Carroll County Times Opinion

Tomlinson: ‘It can be done’: Elected officials should pass bills that will actually help Baltimore | COMMENTARY

Recently, cancel culture set its sights on its most recent victim, Dr. Seuss. Six of Dr. Seuss’ classic children’s books will no longer be published, including “And to Think That I Saw It on Mulberry Street” and “If I Ran the Zoo.”

Everyone’s attention, however, should be on the victims of shootings in Baltimore city of late — over the course of six days this month, five children under the age of 17 were shot. Among that group of children was a 10-year old girl who was shot in the chest as she was walking to the store, and a 15-year old boy who died as the result of gunfire. For a city that saw its sixth consecutive year of more than 300 homicides, crime and murder have simply become the norm for most of Baltimore. Maybe the cultural warriors should worry about shielding youth from bullets rather than “Scrambled Eggs Super!”

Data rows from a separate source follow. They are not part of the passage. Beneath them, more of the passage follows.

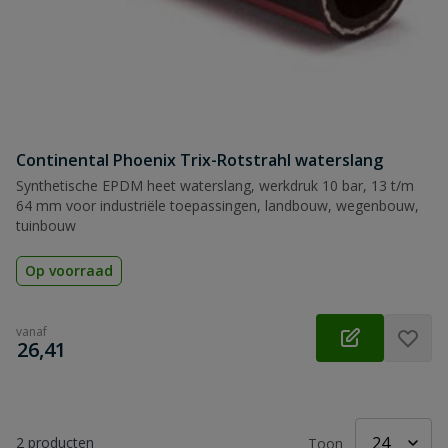
Continental Phoenix Trix-Rotstrahl waterslang
Synthetische EPDM heet waterslang, werkdruk 10 bar, 13 t/m
64 mm voor industriële toepassingen, landbouw, wegenbouw,
tuinbouw
Op voorraad
vanaf
€
26,41
2
producten
Toon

Last week I went to the city for work and afterward I traveled through areas that are typically left off of the tourists maps. I drove through the Westport and Cherry Hill neighborhoods in South Baltimore, Park Heights and Pimlico in Northwest Baltimore, and through Fulton Avenue. The poverty, apparent drug activity and boarded-up businesses and homes that I witnessed was unfathomable.

How in the world do the federal and state elected officials who represent these sections of Baltimore sleep at night knowing that their constituents live in these conditions? Let’s end the practice of canceling fictional literary characters and start to encourage Baltimore voters to cancel any politician who allows these neighborhoods to exist in their current states.


Rather than working to pass legislation and provide resources to help Baltimore City’s less fortunate citizens escape a world of poverty and crime, these public officials spend their time passing legislation and pursuing policies that please progressive activists and the far left.

Last year, Baltimore’s City Council made sure to pass the Comprehensive Bag Reduction Act which prohibits retailers from providing plastic bags to customers. Meanwhile, in the General Assembly, legislators representing the city have made sure that a package of police accountability legislation passed both houses, measures which will do nothing more than make it harder for police officers to do their jobs and make it almost impossible to recruit new officers. This is exactly the kind of legislation that Baltimore’s elected leaders worry about enacting every year. Instead of fixing the problem, these legislators continue to add to the problem, much like the cat in “The Cat in the Hat” who continued to stir up trouble for the narrator of the tale and his sister Sally.

On the other hand, Republicans in the General Assembly announced earlier this month a package of bills that would combat violent crime across all of Maryland, but especially Baltimore City. The Stopping Dangerous and Violent Criminals Act of 2021 would require criminals convicted of a violent crime, including murder, kidnapping, manslaughter, rape, carjacking and armed robbery, to serve 90% of their sentences instead of 50% before being eligible for parole.

The Violent Firearms Offenders Act of 2021 creates tough sentences for criminals who use assault weapons in a crime, who repeatedly are caught carrying guns, or who knowingly sell a gun to an individual who commits a crime. Senate Minority Whip Michael Hough, representing Carroll and Frederick counties, stated in a news release, “The bloodshed we are seeing on our streets is caused primarily by repeat offenders who illegally purchase guns on the streets.” The Act passed the Senate but died in the House last year. Republicans must continue to be resilient, similar to Sam I Am in “Green Eggs and Ham,” who never gave up in his pursuit.

House bill 1236 specifically focuses on fighting crime in Baltimore. HB1236 will establish a special prosecution unit within Baltimore City’s Office of the Attorney General, whose only task will be to target and prosecute violent criminals. With the Attorney General only prosecuting approximately one third of Baltimore’s homicide cases each year, this bill could really make a difference.

The Gun Theft is a Felony Act of 2021 makes it a felony to steal a firearm. “We’ve made lending a rifle or shotgun a felony, but stealing a gun is a misdemeanor,” said Senator Justin Ready, representing Carroll County, the primary sponsor of the act. “That makes zero sense. Crimes are not committed with legally owned firearms, they are committed with illegal guns, including stolen handguns.”

There are no easy solutions to solve the city’s problems. However, Baltimore’s politicians can do more to improve the lives of all city’s residents. Like the Cat exclaimed in the 1971 “The Cat in the Hat” television special, “It can be done, it can be done. They can do anything, anything, anything under the sun.”